Segment Open

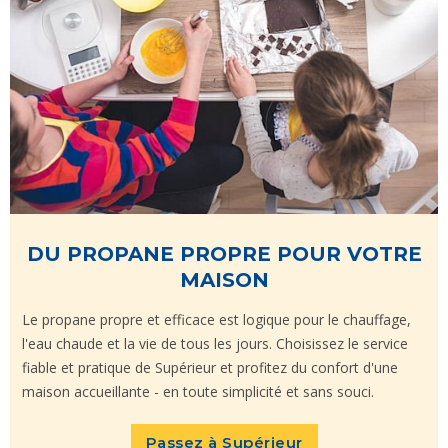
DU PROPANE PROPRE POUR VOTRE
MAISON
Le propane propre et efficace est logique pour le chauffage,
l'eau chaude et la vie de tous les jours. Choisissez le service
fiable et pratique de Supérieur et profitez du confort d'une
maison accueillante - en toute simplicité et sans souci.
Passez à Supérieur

Segment Closed

GOAL OF THE EXERCISE => Rewrite the text of the material with "accueillante" replaced by "chaleureuse" and everything else unchanged. Leave the pictures out.

OUTPUT OF THE TASK =>
DU PROPANE PROPRE POUR VOTRE
MAISON
Le propane propre et efficace est logique pour le chauffage,
l'eau chaude et la vie de tous les jours. Choisissez le service
fiable et pratique de Supérieur et profitez du confort d'une
maison chaleureuse - en toute simplicité et sans souci.
Passez à Supérieur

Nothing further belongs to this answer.